La récente analyse des Troyens de Neptune par de grands télescopes révèle que certains d’entre eux sont particulièrement rouges. Comment l’expliquer ? Ces nouveaux travaux pourraient aider les chercheurs à comprendre comment la composition du disque protoplanétaire du système solaire variait en fonction de la distance héliocentrique.
Comme la Terre, Neptune affiche une jolie couleur bleue quasi uniforme. Nous devons ces teintes à la présence de méthane dans son atmosphère (essentiellement composée d’hydrogène et d’hélium). Malgré le fait qu’il ne représente qu’une proportion relativement minime de l’atmosphère de Neptune, ce gaz absorbe les longueurs d’onde du rouge supérieures à 600 nm, réfléchissant de ce fait une teinte plus froide. D’autres espèces chimiques sont également probablement à l’origine de cette teinte azuréenne particulière, mais elles n’ont pas encore été identifiées.
Cela étant dit, les astéroïdes troyens qui fréquentent son environnement affichent des teintes complètement différentes, beaucoup plus proche du rouge, selon une récente étude publiée dans les Monthly Notices of the Royal Astronomical Society: Letters.
Pour rappel, les Troyens sont des groupes de petits corps célestes, tels que des astéroïdes ou des comètes qui partagent l’orbite des planètes. Ils sont situés aux points de Lagrange L4 et L5 de ces dernières, des zones de l’espace où la gravité de deux corps en orbite (ici Neptune et le Soleil) est équilibrée.
Ammoniac et méthanol
Nous savons depuis 2001 que Neptune « traîne » un peu moins d’une cinquantaine de ces objets. Cependant, avant cette recherche, les astronomes n’avaient étudié qu’une douzaine de ces astéroïdes. Le travail est compliqué, car ces objets ne reflètent que très peu de lumière. Pour opérer, les chercheurs doivent donc s’appuyer sur quelques-uns des plus grands observatoires du monde.
Pour cette nouvelle étude, des astronomes du Goddard Space Flight Center de la NASA ont analysé dix-huit autres Troyens neptuniens en synthétisant les données recueillies sur deux ans par l’Observatoire Palomar (Californie), les télescopes Gemini Nord et Sud (Hawaï et Chili), et le télescope Keck (Hawaï).

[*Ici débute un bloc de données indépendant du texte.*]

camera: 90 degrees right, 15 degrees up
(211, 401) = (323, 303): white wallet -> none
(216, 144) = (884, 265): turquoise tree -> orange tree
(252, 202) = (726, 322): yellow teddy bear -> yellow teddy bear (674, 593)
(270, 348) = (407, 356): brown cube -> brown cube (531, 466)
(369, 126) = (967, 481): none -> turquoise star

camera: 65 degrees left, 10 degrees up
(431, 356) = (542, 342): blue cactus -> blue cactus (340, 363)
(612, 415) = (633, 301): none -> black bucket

Ces examens ont révélé que la plupart de ces objets étaient nettement plus rouges que la plupart des astéroïdes, dont quatre extrêmement rouges.

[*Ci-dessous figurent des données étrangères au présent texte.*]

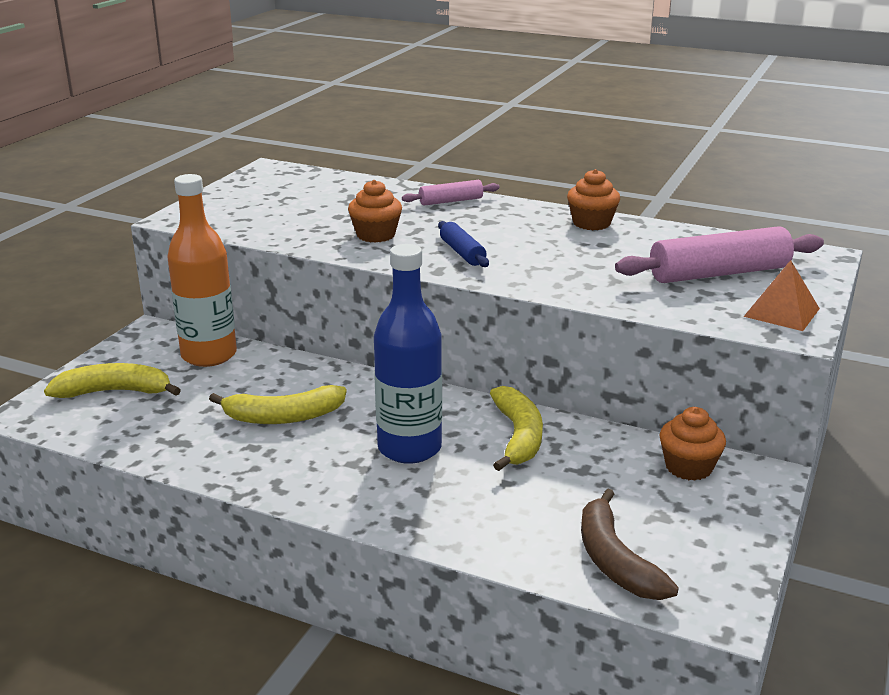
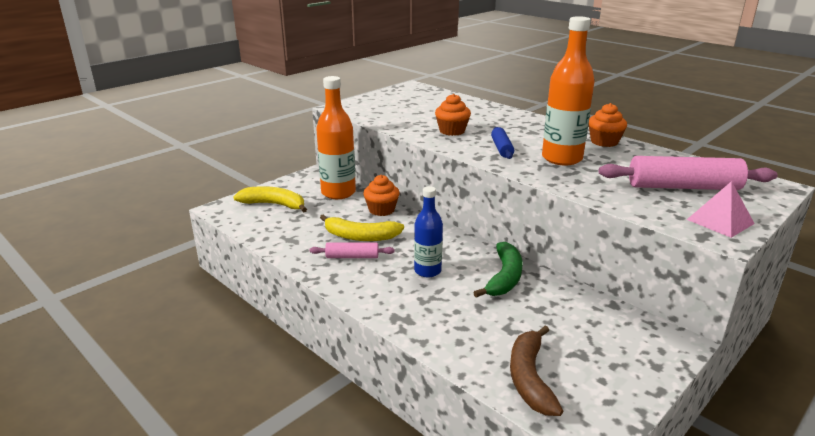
camera: 20 degrees right, 0 degrees up
(409, 448) = (427, 271): blue bottle -> blue bottle, size x0.62
(451, 201) = (514, 117): pink rolling pin -> pink rolling pin (352, 256)
(518, 437) = (504, 278): yellow banana -> green banana
(550, 256) = (562, 158): none -> orange bottle
(688, 467) = (619, 324): orange cupcake -> orange cupcake (381, 210)
(782, 312) = (720, 221): orange pyramid -> pink pyramid

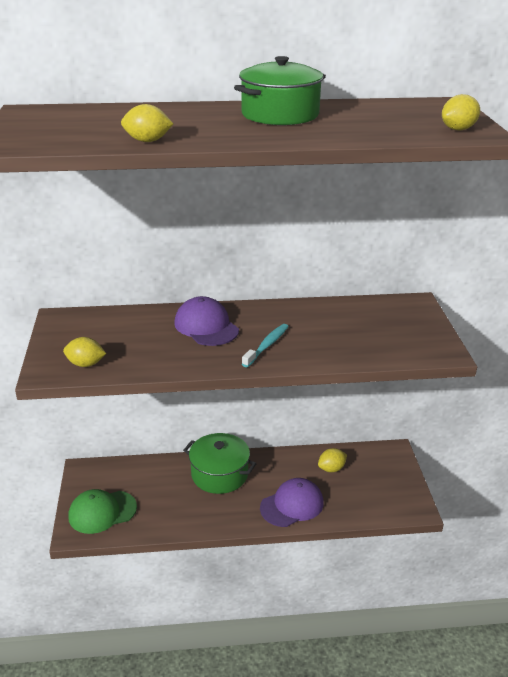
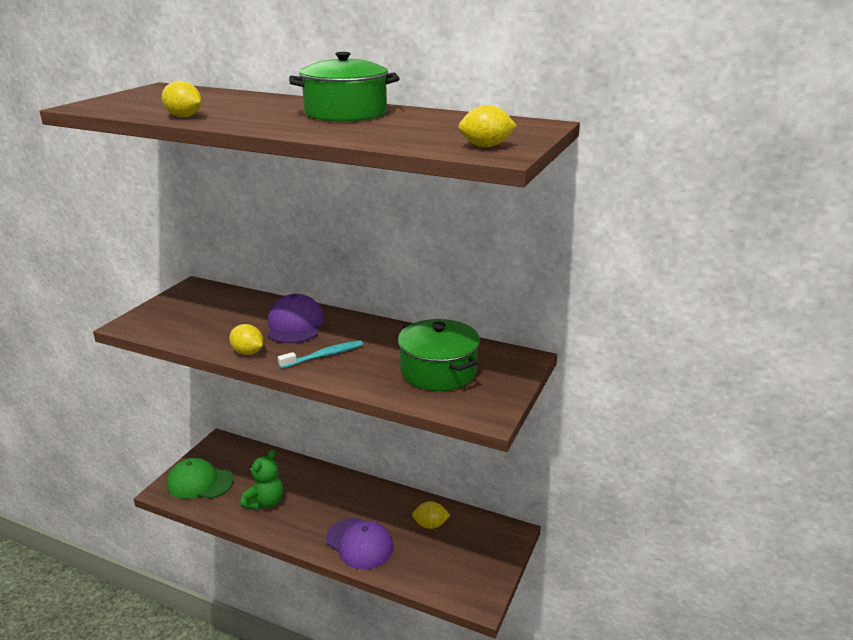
camera: 30 degrees right, 5 degrees down
(85, 364) = (163, 327): yellow lemon -> yellow lemon (248, 352)
(181, 505) = (265, 502): none -> green teddy bear
(219, 474) = (322, 489): green pot -> green pot (438, 371)
(292, 505) = (359, 543): purple cap -> purple cap turned 45 degrees clockwise

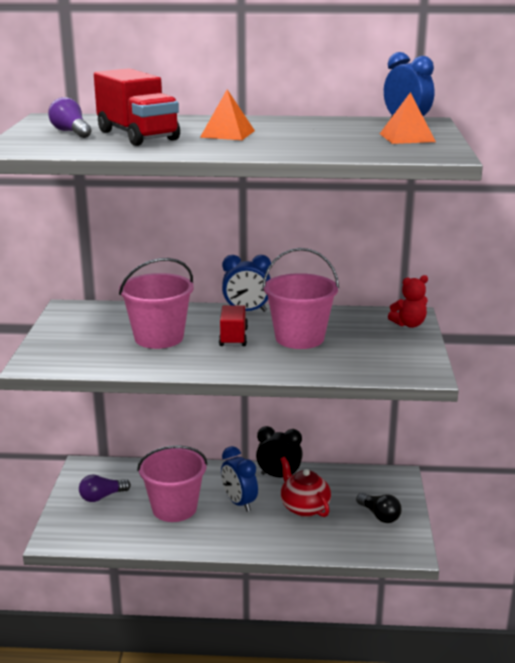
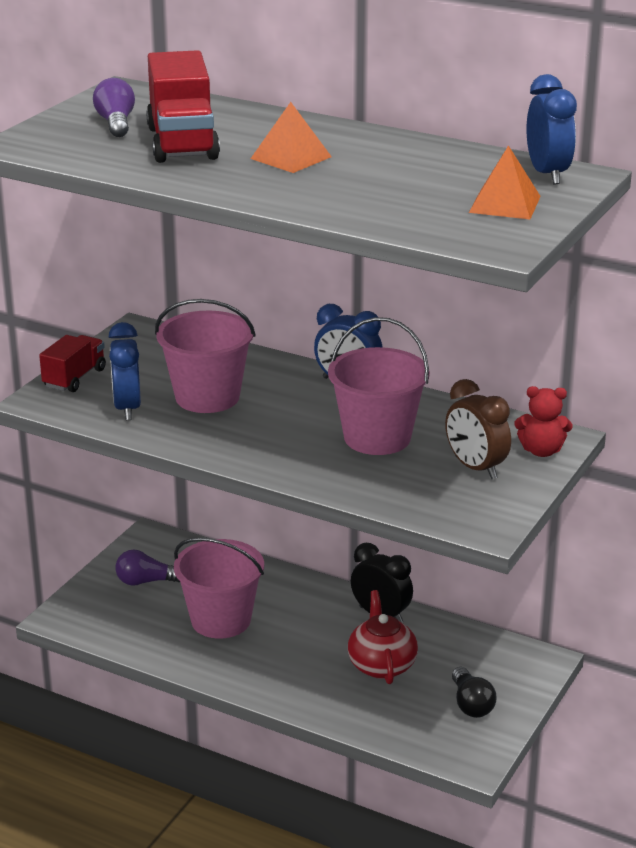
camera: 25 degrees right, 5 degrees up
(233, 337) = (296, 417): red truck -> red truck (74, 378)
(239, 503) = (304, 636): blue clock -> blue clock (127, 408)
(380, 342) = (475, 468): none -> brown clock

Cette couleur suggère que ces objets sont riches en composés volatils tels que l’ammoniac et le méthanol. Les glaces faites de ces produits chimiques sont en effet très sensibles à la chaleur. Lorsqu’elles sont chauffées, ces substances peuvent alors subir des changements de phase (se transformer en gaz) et de couleur, en l’occurrence ici du rouge. Les astéroïdes plus proches du soleil n’affichent pas de telles teintes, car leur ammoniac et leur méthanol ont déjà « bouilli » depuis longtemps.

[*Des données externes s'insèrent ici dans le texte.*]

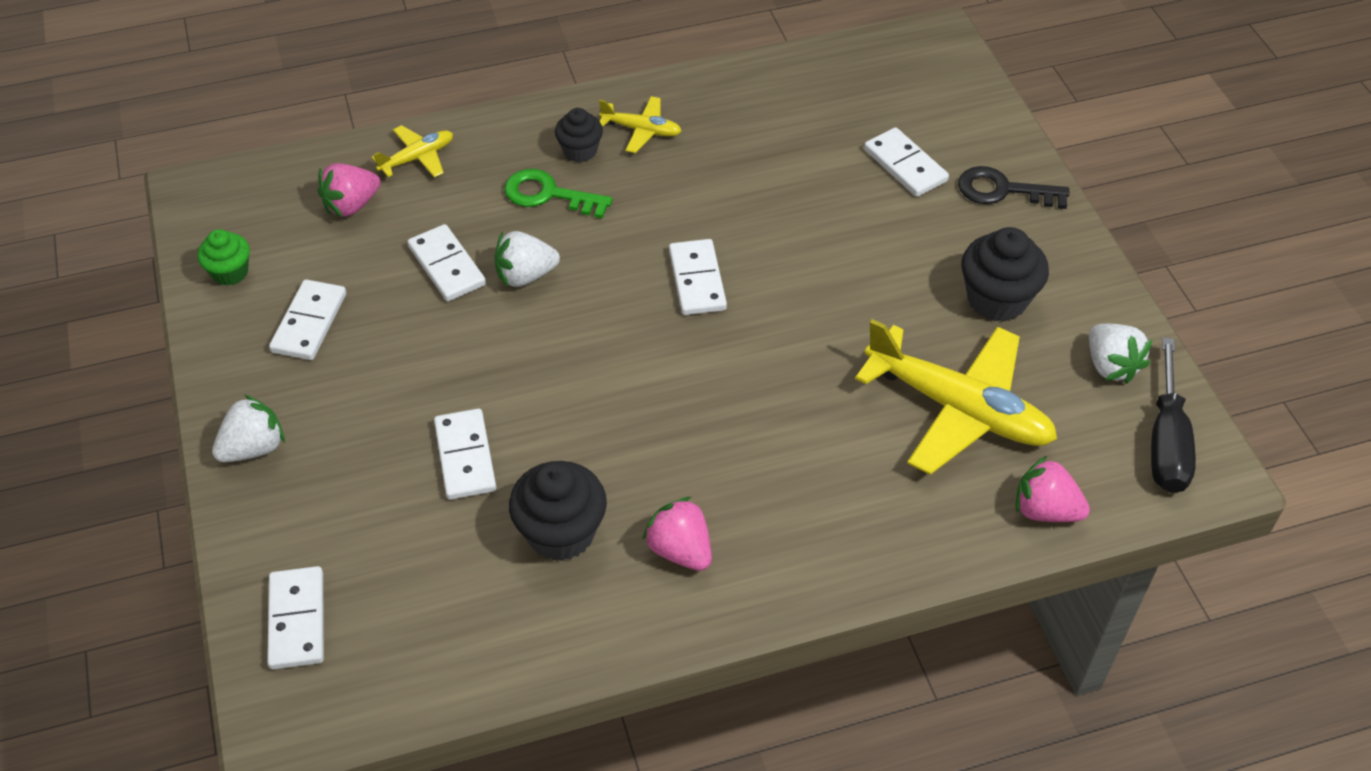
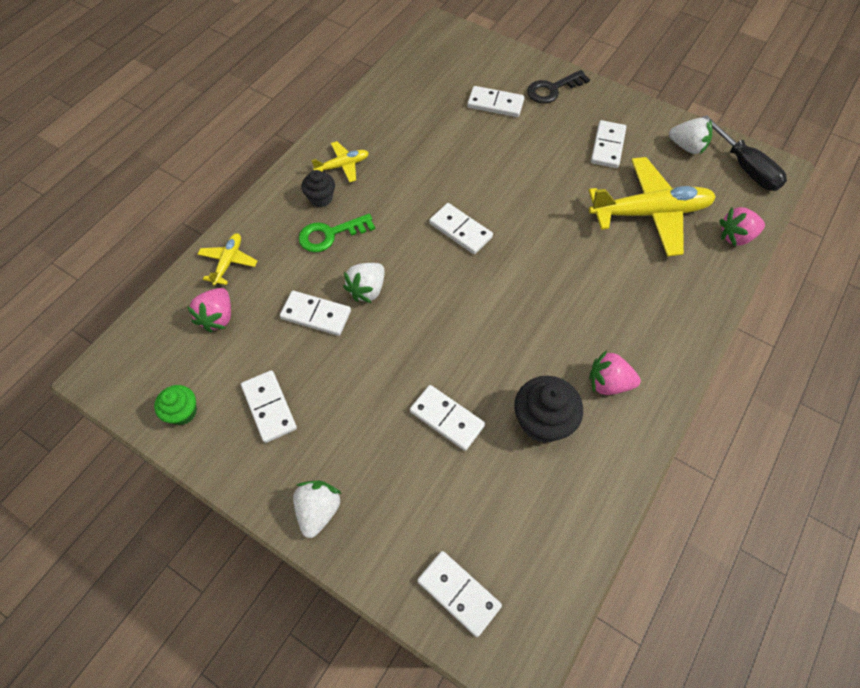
camera: 40 degrees left, 10 degrees up
(997, 299) = (607, 146): black cupcake -> white domino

D’après les auteurs, il est probable que certains de ces Troyens se sont formés encore plus loin du Soleil durant les premières phases de formation du système solaire. Ces objets auraient ensuite migré vers l’intérieur avant d’être captés par Neptune. Les étudier pourrait donc permettre d’en savoir plus sur la composition du disque protoplanétaire entourant notre étoile il y a environ 4,6 milliards d’années.